Required action A: In the article below about the dropped murder charge, can you condense the paragraph beginning "Citing high-quality surveillance video" into a short bulleted list that keeps its main facts?
Required action B: Can you carry on the article below about the dropped murder charge, picking up right after its final sentence?

Passage shown:
Mom, activist claim prosecutors made false allegations to support now-dropped murder charge

Carlishia Hood (left) and surveillance images from restaurant surveillance video. | Chicago Police Department

CHICAGO — The woman who faced first-degree murder charges after prosecutors said she encouraged her son to shoot a man who attacked her inside a Chicago fast food restaurant spoke about what happened during a Facebook Live stream on Wednesday night. During the feed, the woman and other participants contradicted the original version of events that prosecutors presented in court last week.

Prosecutors charged Carlishia Hood and her 14-year-old son with first-degree murder one week ago, only to drop all charges Monday after a bystander’s phone video went viral, giving the public a fuller view of what happened.

Hood sued the city of Chicago and five Chicago police officers on Tuesday, claiming malicious prosecution, false arrest, and intentional infliction of emotional distress. The Cook County State’s Attorney’s office, which approved the murder charge, is not named in the lawsuit.

Citing high-quality surveillance video and audio, prosecutors last week said Hood went into the restaurant late on June 18 while her son waited in their car. At the service counter, Hood and a stranger, 32-year-old Jeremy Brown, got into an argument. Assistant State’s Attorney Anne McCord said Hood texted her son and pointed at him as he sat in the car while the argument unfolded.

The boy took Hood’s firearm from the glove compartment—Hood is a concealed carry license holder—and stood in the restaurant doorway, prosecutors alleged last week. When Brown violently punched Hood in the face, prosecutors said her son shot him in the back from across the restaurant.

Hood revealed many details about her experiences over the past week during the Facebook Live stream hosted by community activist Jedidiah Brown. But one of the most surprising was this: Although prosecutors said her son stayed in the car while she went into the restaurant, Hood says she told her son to return to the car so he would not be exposed to the brewing argument.

Near the end of the 36-minute-long stream, Brown spoke with someone off-screen, but the unseen person could not be heard clearly. Brown asked the person if they wanted to say it on camera, then personally provided a stunning claim: Hood never texted her son to ask him to do anything.

That directly contradicts McCord’s allegation in court that “during the course of the verbal altercation [Hood] began texting her son and pointing at him outside.”

“She never told him, she never texted him, she never called him. She never asked him to do anything,” Brown said. “She protected her son. She told him to go to the car…”

At that point, Hood walked into camera view.

Data to examine:
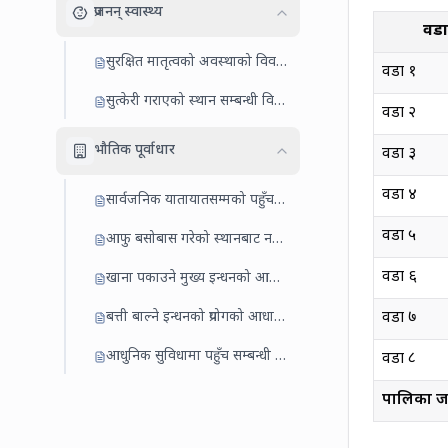
प्रजनन् स्वास्थ्य
वडा 
सुरक्षित मातृत्वको अवस्थाको विवरण
वडा
१
सुत्केरी गराएको स्थान सम्बन्धी विवरण
वडा
२
भौतिक पूर्वाधार
वडा
३
वडा
४
सार्वजनिक यातायातसम्मको पहुँचको अवस्था
वडा
५
आफु बसोबास गरेको स्थानबाट नजिकका बजार केन्द्रसम्म लाग्ने अनुमानित समय
वडा
६
खाना पकाउने मुख्य इन्धनको आधारमा घरधुरी
बत्ती बाल्ने इन्धनको प्रयोगको आधारमा
वडा
७
आधुनिक सुविधामा पहुँच सम्बन्धी विवरण
वडा
८
पालिका जम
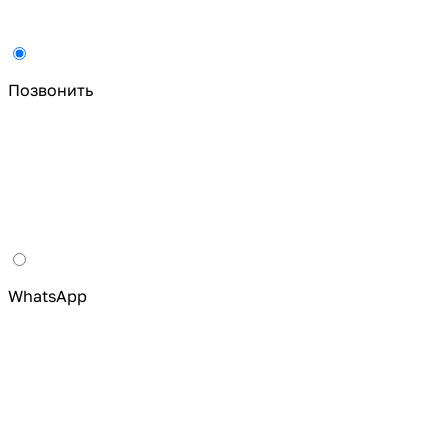
Позвонить
WhatsApp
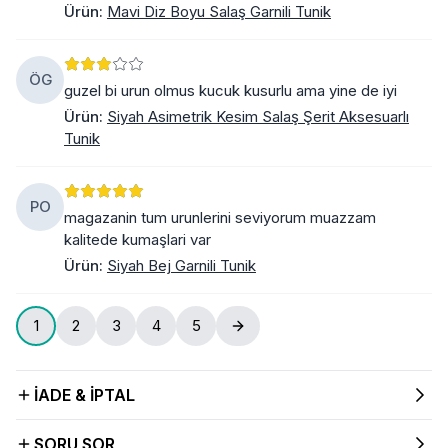
Ürün
:
Mavi Diz Boyu Salaş Garnili Tunik
ÖG
guzel bi urun olmus kucuk kusurlu ama yine de iyi
Ürün
:
Siyah Asimetrik Kesim Salaş Şerit Aksesuarlı
Tunik
PO
magazanin tum urunlerini seviyorum muazzam
kalitede kumaşlari var
Ürün
:
Siyah Bej Garnili Tunik
1
2
3
4
5
İADE & İPTAL
SORU SOR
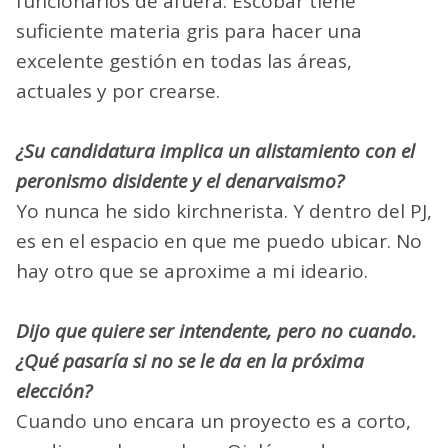
funcionarios de afuera. Escobar tiene
suficiente materia gris para hacer una
excelente gestión en todas las áreas,
actuales y por crearse.
¿Su candidatura implica un alistamiento con el
peronismo disidente y el denarvaismo?
Yo nunca he sido kirchnerista. Y dentro del PJ,
es en el espacio en que me puedo ubicar. No
hay otro que se aproxime a mi ideario.
Dijo que quiere ser intendente, pero no cuando.
¿Qué pasaría si no se le da en la próxima
elección?
Cuando uno encara un proyecto es a corto,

Result A:
- Prosecutors cited high-quality surveillance video and audio.
- They said Hood went into the restaurant late on June 18 while her son waited in their car.
- At the service counter, Hood argued with a stranger, 32-year-old Jeremy Brown.
- Assistant State's Attorney Anne McCord said Hood texted her son and pointed at him in the car during the argument.

Result B:
“For a fact, a big fact, and anybody who truly knows me, ok, my kids are my everything. I wouldn’t dare have my son, I already knew something was off, but, like I said, for the most part, I would never put my kids in a situation like that, neither one of them,” she said.

“I didn’t even want my son to witness it. That’s why I said to go to the car because he overheard the argument,” Hood told viewers Wednesday.

Brown appeared ready to say even more, but he abruptly ended the stream after a woman, possibly Hood, was heard crying off-camera.

Hood’s claims stand in stark contrast to the state’s initial allegation that she “instructed her son to continue to shoot and kill” Jeremy Brown as he fled the restaurant after being shot in the back. The prosecutor, McCord, said Hood also instructed her son to shoot a bystander inside the restaurant who had laughed at the altercation. He did not do that.

Hood and her son got into their car and headed home after the shooting, McCord said.

They turned themselves in last week after Chicago police released snippets of restaurant surveillance video and asked the public to help identify the woman and gunman.

The allegations against Hood began falling apart when a bystander’s video of the altercation provided more detail about what happened.

“Lady! Get your food!” Jeremy Brown yells as the clip begins.

Hood appears to tell Brown to get back in his car.

“Who? Get in the car?” Brown yells, balling up his right hand. “Get your food! If you say one more thing, I’m gonna knock you out.”

They continued to exchange words for a couple of seconds.

“I’m gonna knock you out,” Brown says as he lands a full-force punch on Hood, who is out of camera view.

“Say one more thing, I’m gonna knock you out,” Brown threatened before punching Hood two more times.

As the third punch is thrown, a gunshot is heard.